[clang] Add Documentation for Execution Results Handling in Clang-Repl (PR #65650)

Vassil Vassilev via cfe-commits cfe-commits at lists.llvm.org
Fri Oct 13 04:16:07 PDT 2023


================
@@ -213,6 +213,411 @@ concept helps support advanced use cases such as template instantiations on dema
 automatic language interoperability. It also helps static languages such as C/C++ become
 apt for data science.
 
+Execution Results Handling in Clang-Repl
+========================================
+
+Execution Results Handling features discussed below help extend the Clang-Repl
+functionality by creating an interface between the execution results of a
+program and the compiled program.
+
+1. **Capture Execution Results**: This feature helps capture the execution results
+of a program and bring them back to the compiled program.
+
+2. **Dump Captured Execution Results**: This feature helps create a temporary dump
+for Value Printing/Automatic Printf, that is, to display the value and type of
+the captured data.
+
+
+1. Capture Execution Results
+============================
+
+In many cases, it is useful to bring back the program execution result to the
+compiled program. This result can be stored in an object of type **Value**.
+
+How Execution Results are captured (Value Synthesis):
+-----------------------------------------------------
+
+The synthesizer chooses which expression to synthesize, and then it replaces
+the original expression with the synthesized expression. Depending on the
+expression type, it may choose to save an object (``LastValue``) of type 'value'
+while allocating memory to it (``SetValueWithAlloc()``), or not (
+``SetValueNoAlloc()``).
+
+.. graphviz::
+    :name: valuesynthesis
+    :caption: Value Synthesis
+    :alt: Shows how an object of type 'Value' is synthesized
+    :align: center
+
+     digraph "valuesynthesis" {
+         rankdir="LR";
+         graph [fontname="Verdana", fontsize="12"];
+         node [fontname="Verdana", fontsize="12"];
+         edge [fontname="Sans", fontsize="9"];
+
+         start [label=" Create an Object \n 'Last Value' \n of type 'Value' ", shape="note", fontcolor=white, fillcolor="#3333ff", style=filled];
+         assign [label=" Assign the result \n to the 'LastValue' \n (based on respective \n Memory Allocation \n scenario) ", shape="box"]

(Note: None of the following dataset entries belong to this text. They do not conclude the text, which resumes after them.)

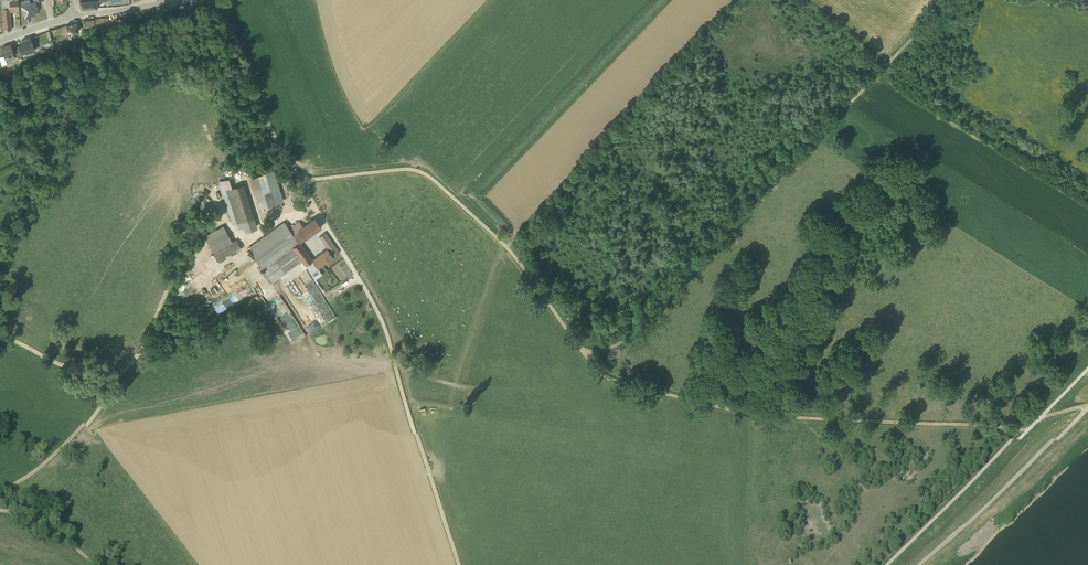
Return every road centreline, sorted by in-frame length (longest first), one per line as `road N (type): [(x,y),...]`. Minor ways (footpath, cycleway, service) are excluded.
road 1 (track): [(946,0),(659,303),(611,346),(584,353)]
road 2 (track): [(584,353),(621,382),(756,414),(1027,426)]
road 3 (track): [(302,180),(386,330),(458,564)]
road 4 (track): [(302,180),(405,168),(431,176),(517,256),(584,353)]
road 5 (track): [(1087,407),(921,564)]
road 6 (unclassified): [(216,0),(302,180)]
road 7 (track): [(116,381),(142,346),(206,208)]
road 8 (track): [(0,494),(62,448),(116,381)]
road 9 (track): [(116,381),(0,330)]

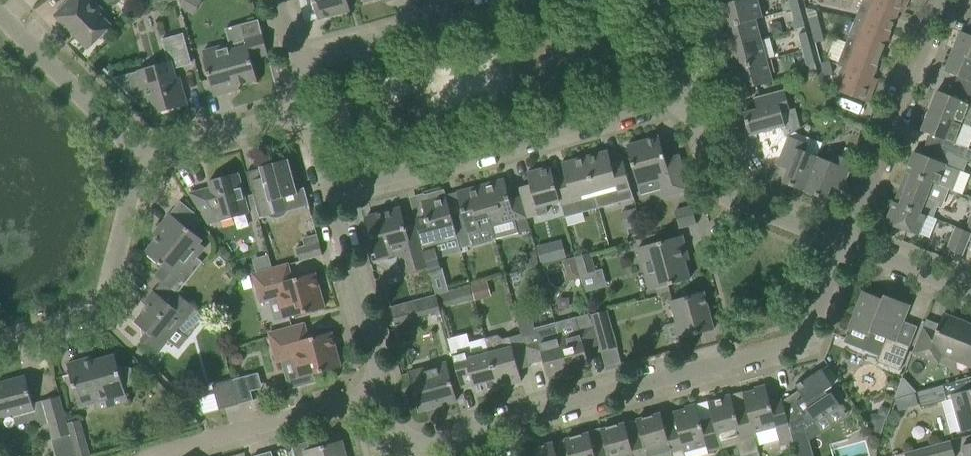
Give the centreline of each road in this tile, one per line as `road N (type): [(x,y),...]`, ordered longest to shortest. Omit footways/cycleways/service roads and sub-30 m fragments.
road 1 (residential): [(845,245),(819,321),(797,347),(412,445),(382,417),(377,399)]
road 2 (residential): [(324,190),(679,89)]
road 3 (residential): [(0,341),(99,313),(140,158)]
road 4 (residential): [(845,245),(936,0)]
road 5 (residential): [(845,245),(704,187),(679,89)]
road 6 (residential): [(294,65),(535,0)]
road 7 (residential): [(377,399),(162,455)]
road 8 (residential): [(377,399),(324,190)]
road 9 (residential): [(140,158),(0,17)]
road 10 (residential): [(140,158),(307,119)]
road 11 (residential): [(970,299),(845,245)]

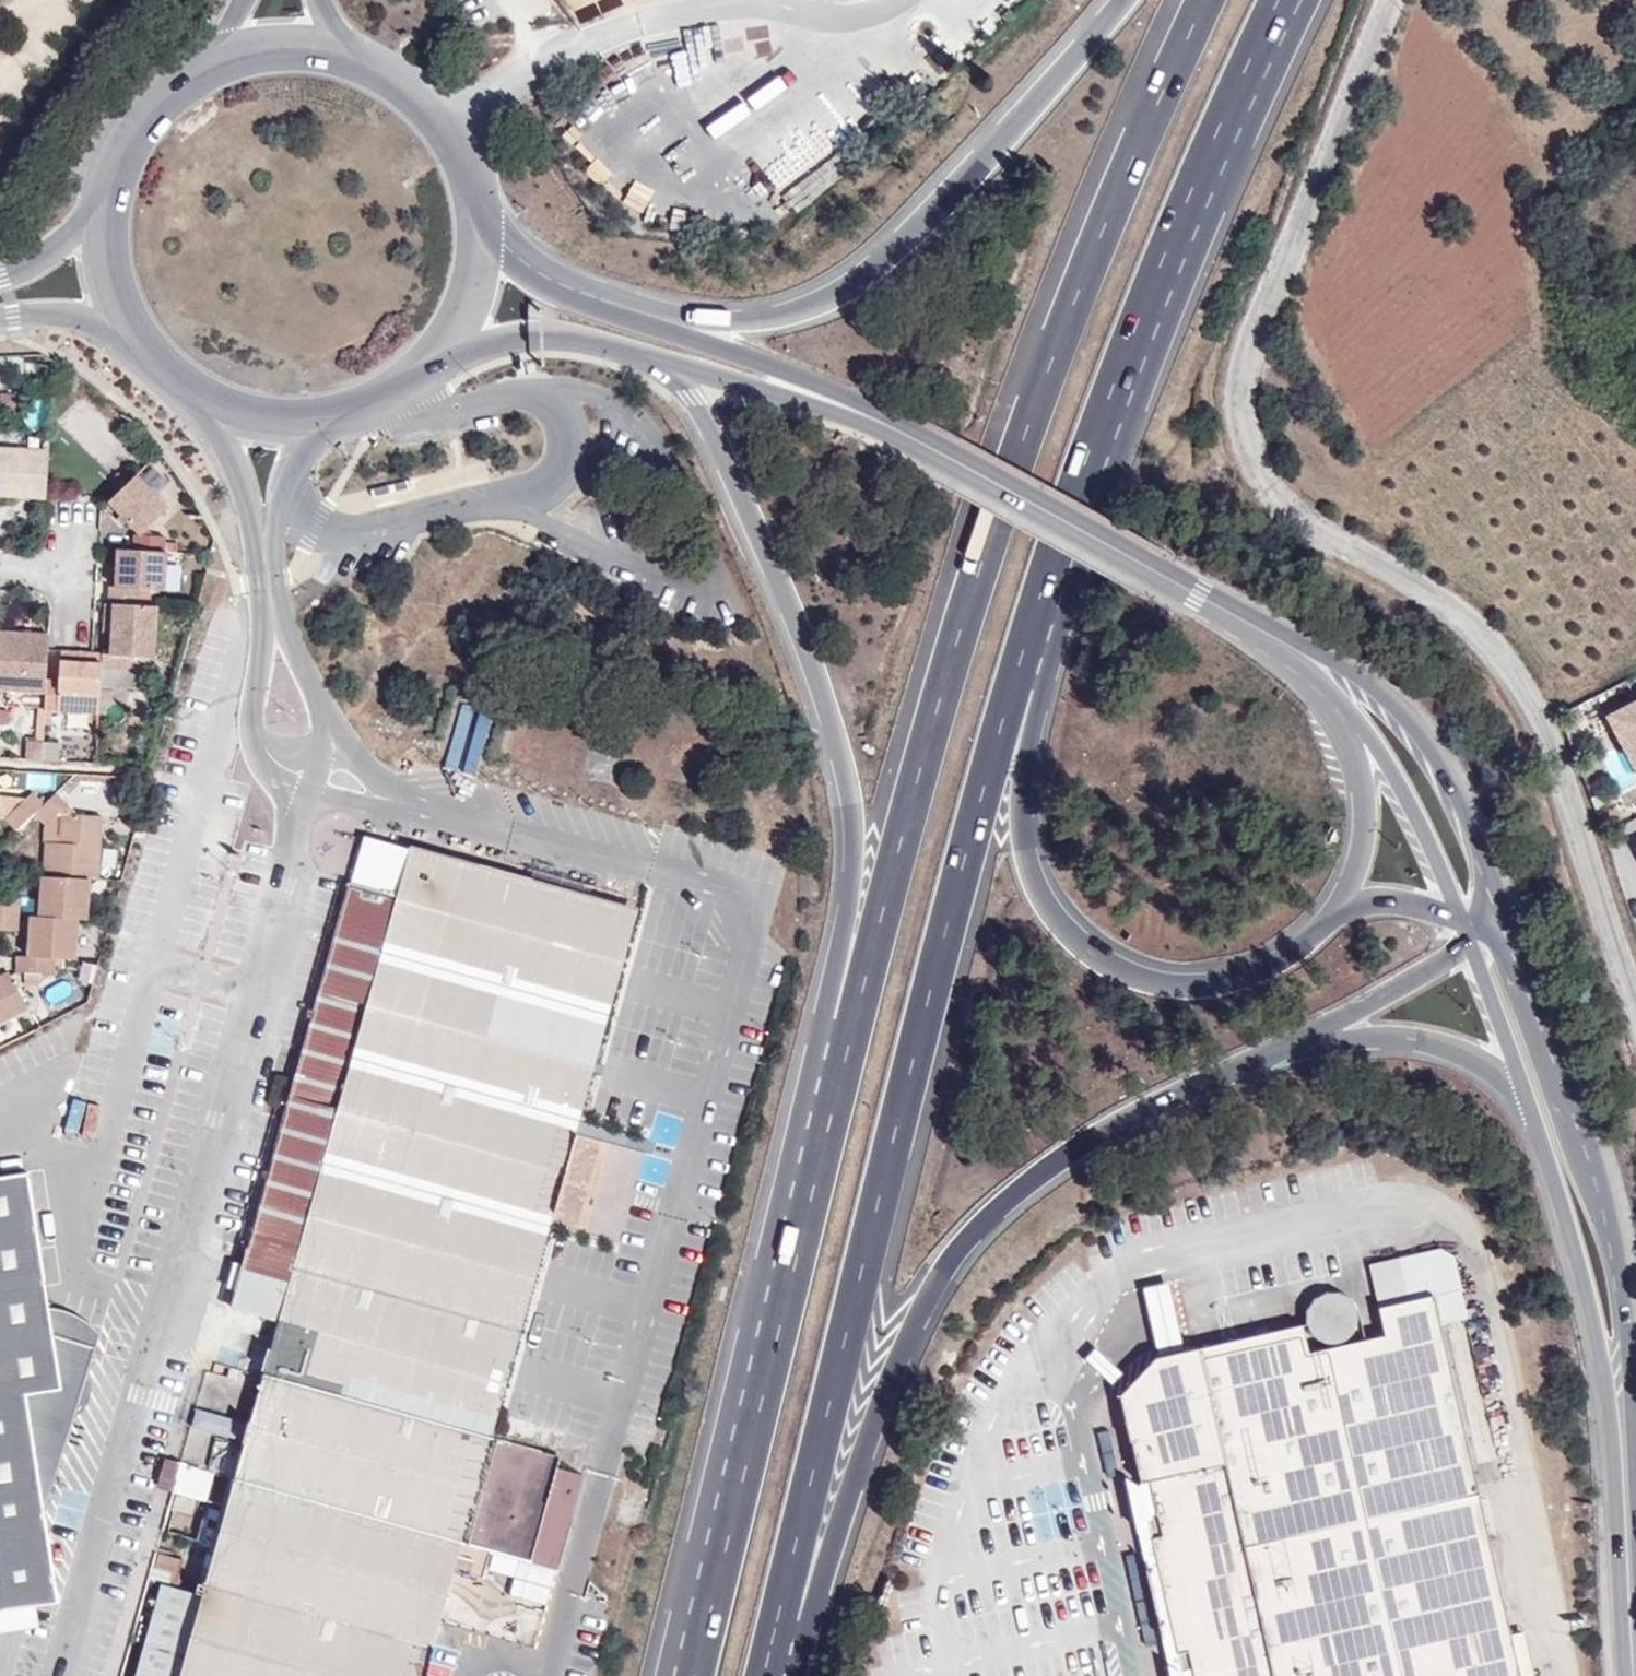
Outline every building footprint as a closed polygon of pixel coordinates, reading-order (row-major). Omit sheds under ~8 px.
[(0,448),(0,495),(47,498),(47,496),(50,451),(0,448)] [(167,508),(135,475),(108,503),(140,536),(167,508)] [(163,591),(166,552),(117,549),(114,587),(109,586),(108,603),(112,603),(139,605),(139,590),(163,591)] [(108,603),(103,602),(102,633),(111,633),(112,603),(108,603)] [(153,658),(156,606),(139,605),(112,603),(111,633),(110,655),(113,655),(123,656),(123,668),(149,670),(149,658),(153,658)] [(50,649),(50,635),(0,633),(0,689),(47,692),(50,649)] [(53,710),(101,713),(103,665),(59,662),(59,650),(50,649),(47,692),(45,710),(53,710)] [(104,652),(93,651),(59,650),(59,662),(103,665),(104,655),(104,652)] [(113,666),(113,655),(110,655),(104,655),(103,665),(113,666)] [(463,702),(451,768),(482,774),(495,708),(463,702)] [(1613,717),(1635,761),(1635,704),(1613,717)] [(25,759),(42,760),(44,744),(27,743),(25,759)] [(35,812),(44,803),(31,791),(4,818),(17,830),(35,812)] [(88,879),(97,880),(101,815),(74,812),(56,793),(44,803),(35,812),(46,823),(60,809),(59,842),(45,841),(44,876),(88,879)] [(60,809),(46,823),(45,841),(59,842),(60,809)] [(394,899),(371,892),(253,1314),(278,1321),(262,1378),(250,1423),(225,1416),(209,1470),(214,1471),(220,1445),(241,1452),(234,1477),(443,1537),(558,1569),(583,1476),(471,1440),(531,1222),(511,1216),(541,1108),(561,1113),(618,910),(408,851),(394,899)] [(77,918),(86,919),(88,879),(44,876),(42,876),(39,916),(77,918)] [(253,1314),(371,892),(349,885),(231,1308),(253,1314)] [(0,897),(0,914),(18,915),(19,897),(0,897)] [(0,914),(0,930),(17,930),(18,915),(0,914)] [(56,958),(75,959),(77,918),(39,916),(30,916),(28,957),(56,958)] [(54,974),(56,958),(28,957),(18,956),(17,972),(54,974)] [(27,1008),(8,972),(0,976),(0,1022),(27,1008)] [(531,1222),(561,1113),(541,1108),(511,1216),(531,1222)] [(0,1173),(0,1611),(36,1606),(57,1602),(43,1509),(25,1392),(62,1387),(49,1308),(28,1169),(0,1173)] [(25,1392),(43,1509),(98,1327),(81,1313),(65,1309),(49,1308),(62,1387),(25,1392)] [(195,1408),(179,1461),(209,1470),(225,1416),(195,1408)] [(443,1537),(234,1477),(201,1596),(176,1589),(184,1560),(154,1552),(147,1579),(161,1584),(135,1675),(405,1675),(443,1537)] [(1151,1480),(1140,1483),(1148,1520),(1156,1508),(1151,1480)] [(0,1611),(0,1630),(39,1625),(36,1606),(0,1611)] [(1510,1635),(1519,1675),(1535,1675),(1525,1631),(1510,1635)]
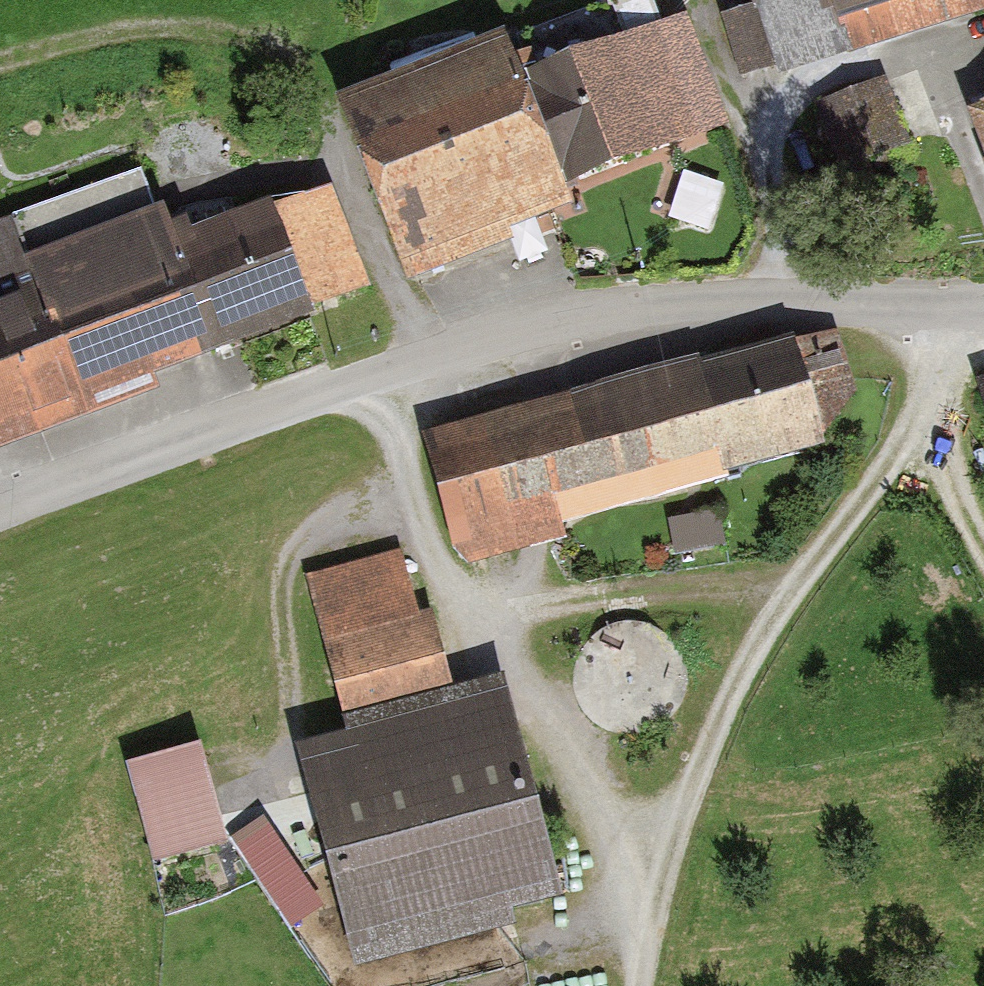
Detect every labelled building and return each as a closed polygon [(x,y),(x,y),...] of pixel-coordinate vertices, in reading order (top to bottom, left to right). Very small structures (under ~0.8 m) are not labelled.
[(747,77),(983,4),(983,0),(754,0),(754,1),(726,10),(747,77)] [(526,85),(568,190),(726,130),(685,24),(526,85)] [(340,114),(409,288),(580,220),(568,190),(526,85),(510,46),(340,114)] [(888,80),(819,103),(842,171),(911,147),(888,80)] [(970,105),(983,147),(983,101),(970,105)] [(685,167),(673,218),(715,227),(727,177),(685,167)] [(160,401),(155,388),(203,371),(171,296),(190,288),(175,250),(146,177),(0,232),(0,464),(160,401)] [(269,216),(175,250),(190,288),(171,296),(203,371),(314,327),(269,216)] [(806,327),(422,433),(454,547),(838,442),(806,327)] [(724,501),(673,512),(680,545),(732,534),(724,501)] [(340,716),(452,687),(433,611),(418,615),(401,550),(303,576),(340,716)] [(559,899),(500,674),(452,687),(340,716),(291,729),(351,954),(559,899)] [(196,742),(124,763),(151,861),(224,841),(196,742)] [(265,818),(232,839),(291,930),(324,909),(265,818)]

+         print [label=" Pretty Print \n the Value Object ", shape="Msquare", fillcolor="yellow", style=filled];
+         start -> assign;
+         assign -> print;
+
+           subgraph SynthesizeExpression {
+             synth [label=" SynthesizeExpr() ", shape="note", fontcolor=white, fillcolor="#3333ff", style=filled];
+             mem [label=" New Memory \n Allocation? ", shape="diamond"];
+             withaloc [label=" SetValueWithAlloc() ", shape="box"];
+             noaloc [label=" SetValueNoAlloc() ", shape="box"];
+             right [label=" 1. RValue Structure \n (a temporary value)", shape="box"];
+             left2 [label=" 2. LValue Structure \n (a variable with \n an address)", shape="box"];
+             left3 [label=" 3. Built-In Type \n (int, float, etc.)", shape="box"];
+             output [label=" move to 'Assign' step ", shape="box"];
+
+             synth -> mem;
+             mem -> withaloc [label="Yes"];
+             mem -> noaloc [label="No"];
+             withaloc -> right;
+             noaloc -> left2;
+             noaloc -> left3;
+             right -> output;
+             left2 -> output;
+             left3 -> output;
+      }
+            output -> assign
+      }
+
+Where is the captured result stored?
+------------------------------------
+
+``LastValue`` holds the last result of the value printing. It is a class member
+because it can be accessed even after subsequent inputs.
+
+**Note:** If no value printing happens, then it is in an invalid state.
+
+Improving Efficiency and User Experience
+----------------------------------------
+
+The Value object is essentially used to create a mapping between an expression
+'type' and the allocated 'memory'. Built-in types (bool, char, int,
+float, double, etc.) are copyable. Their memory allocation size is known
+and the Value object can introduce a small-buffer optimization.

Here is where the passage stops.